Zelenskyy, Rusya'nın "herhangi bir barış istemediğini", bunun yerine "Avrupa ve Amerika'yı bölmek istediğini" ve "Rusya bu savaşı durdurana kadar herhangi bir yaptırımın kaldırılması" gerektiğini söyledi. Bunun yerine, "daha fazla yaptırım paketi" olmalıdır. Zelenskyy, zirveden sonra ABD'nin Moskova'nın Ukrayna enerji hedeflerini vurmama taahhüdünü ihlal ettiği şeye yanıt vermesi gerektiğini düşündüğünü de sözlerine ekledi. "Bence ABD'den bir tepki olmalı," dedi. Toplantı, bazı üyeleri tarafından olası askeri güçler konuşlandırılması da dahil olmak üzere, üç yıllık savaşı sona erdirmek için ateşkes kararlaştırıldıktan sonra Avrupalı ve diğer müttefiklerin Ukrayna'ya sunabileceği güvenlik garantilerini tanımlamaya çalıştı.

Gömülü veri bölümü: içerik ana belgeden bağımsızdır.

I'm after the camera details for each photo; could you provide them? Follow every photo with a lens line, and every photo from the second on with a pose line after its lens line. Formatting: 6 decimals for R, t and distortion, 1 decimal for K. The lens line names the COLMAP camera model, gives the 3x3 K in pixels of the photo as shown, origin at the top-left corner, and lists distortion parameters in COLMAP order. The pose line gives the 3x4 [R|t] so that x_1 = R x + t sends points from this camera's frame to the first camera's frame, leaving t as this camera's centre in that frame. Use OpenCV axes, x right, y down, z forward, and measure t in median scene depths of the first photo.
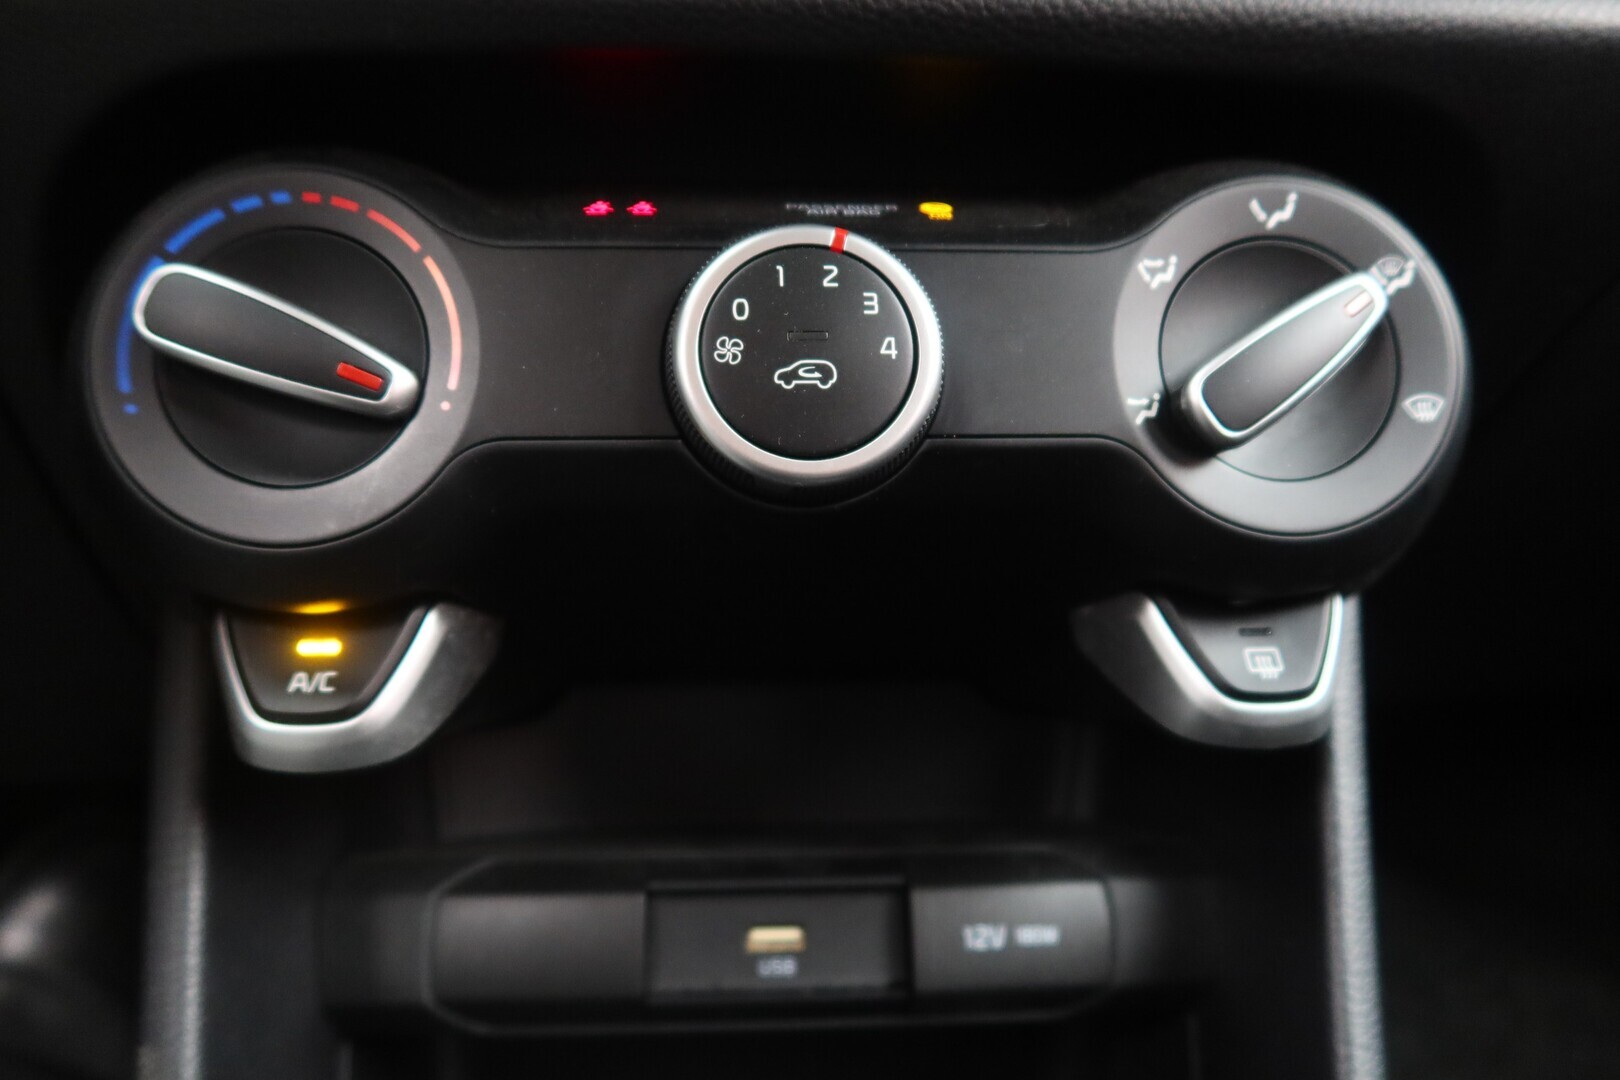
lens RADIAL K [[1139.2, 0, 804.4], [0, 1139.2, 544.9], [0, 0, 1]] dist [-0.011787, 0.001576]
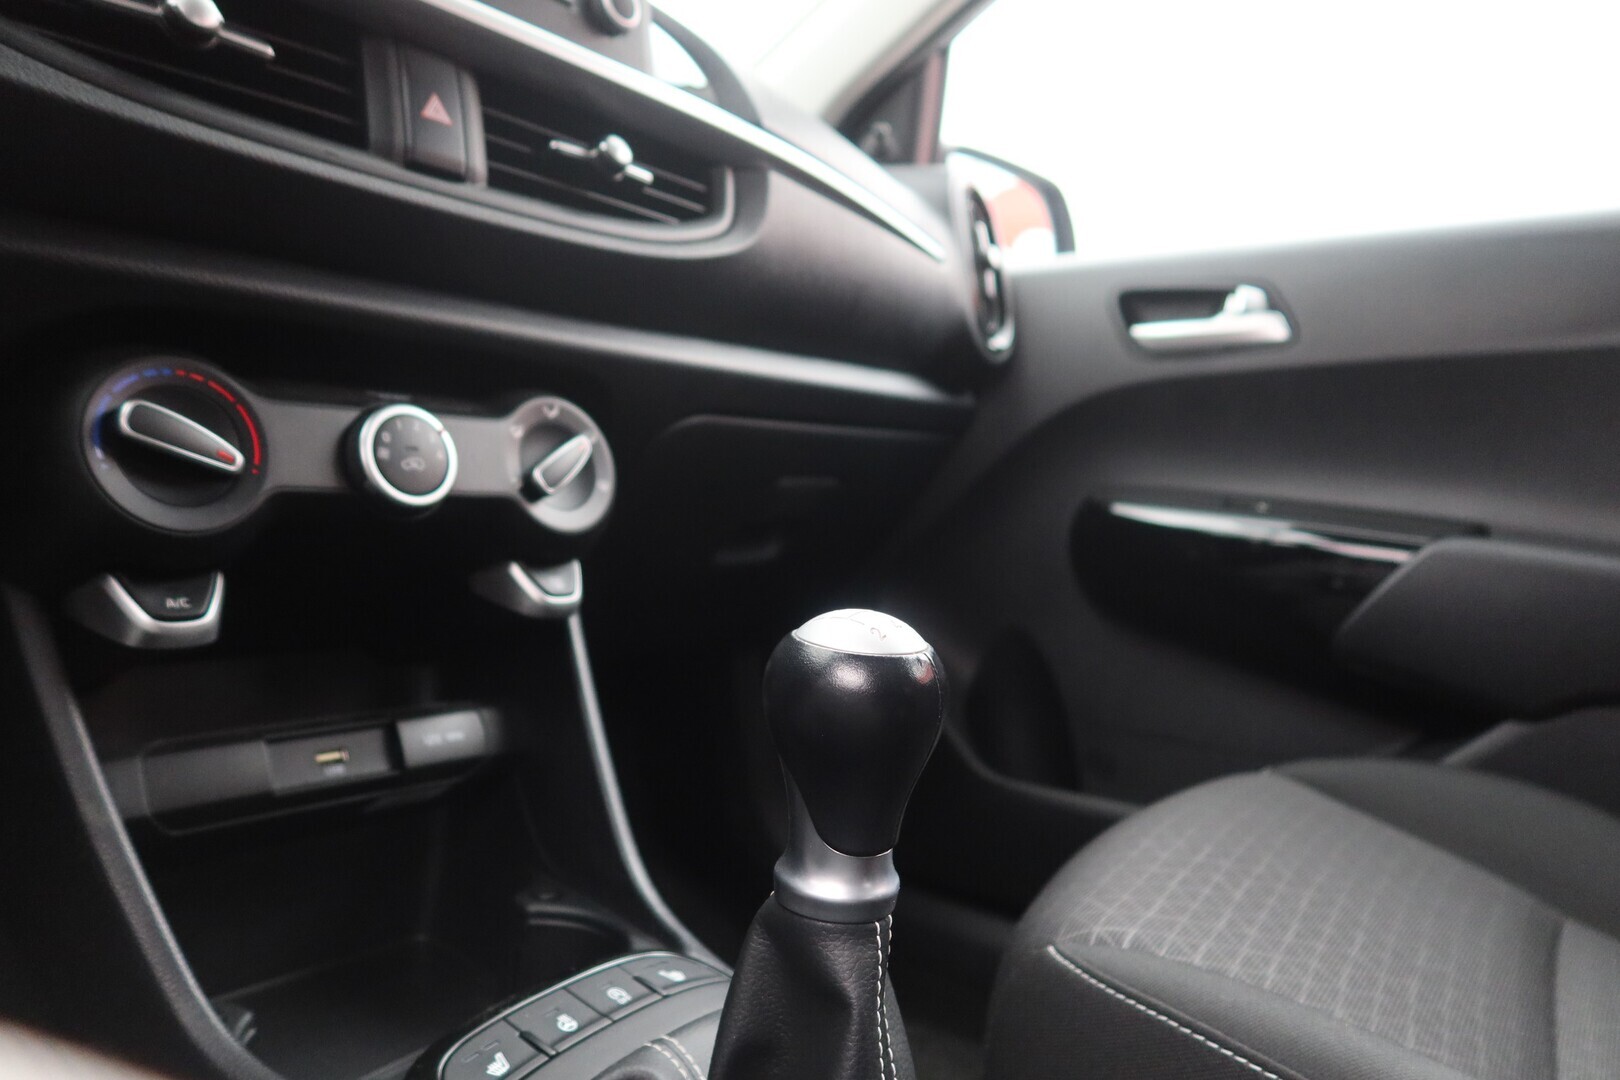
lens RADIAL K [[1075.9, 0, 810.4], [0, 1075.9, 534.0], [0, 0, 1]] dist [-0.002205, -0.000317]
pose [[0.668287, -0.007458, 0.743866, -1.067348], [0.097988, 0.992120, -0.078085, 0.249725], [-0.737422, 0.125073, 0.663752, -1.093720]]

Siyasi ve lojistik kısıtlamalarla ve olası Rus ve ABD direnişiyle karşı karşıya kalan koalisyon üyeleri, ikinci seçenek üzerinde anlaşmaya varmaktan çok uzak. Macron, ateşkes sonrası "güvence gücü" için Anglo-Fransız planlarının evrensel destek kazanmadığını söyledi. Kuvvetin "Ukrayna tarafından istenen bir İngiliz-Fransız önerisi" olduğunu söyledi ve ekledi: "Oybirliği yok, ancak bunu yapmak için oybirliğine ihtiyacımız yok." Bununla birlikte, bir İngiliz-Fransız heyetinin yakında ihtiyaçları görüşmek için Ukrayna'ya seyahat edeceğini söyledi.
Avrupa liderlerinin Rusya’ya yönelik yaptırımları kaldırmama kararını ve bunun gerekçelerini aktarmaktır. Ayrıca, Ukrayna’daki durumun hâlâ belirsiz olduğu ve Avrupa ülkelerinin Rusya üzerindeki ekonomik baskıyı sürdürmeyi amaçladığı vurgulanıyor. Liderlerin yaptırımların kaldırılmasını Ukrayna’da kalıcı barışın sağlanmasına bağladıkları ve olası diplomatik adımları değerlendirdikleri de makalede öne çıkan konular arasında. Bu haber, Avrupa liderlerinin Rusya’ya yönelik yaptırımları kaldırmama kararını ve bunun gerekçelerini ortaya koymaktadır. Liderler, Ukrayna’da tam anlamıyla barış sağlanana kadar yaptırımları sürdüreceklerini vurgulamış, bu kararın diplomatik ve ekonomik baskıyı artırmayı amaçladığını belirtmişlerdir.
Haberin içeriği, Avrupa’nın Rusya’ya karşı tutumunun değişmediğini ve Ukrayna’ya desteğin devam edeceğini göstermektedir. Bu durum, uluslararası ilişkilerde Avrupa’nın stratejik bir birlik içinde hareket ettiğini ve yaptırımları kaldırmanın henüz uygun olmadığını düşündüğünü ortaya koyuyor. Sonuç olarak, Avrupa’nın mevcut politikası Rusya’ya karşı ekonomik baskıyı sürdürerek diplomatik çözümler aramak yönündedir ve bu yaklaşımın önümüzdeki süreçte nasıl şekilleneceği, gidişata bağlı olacaktır.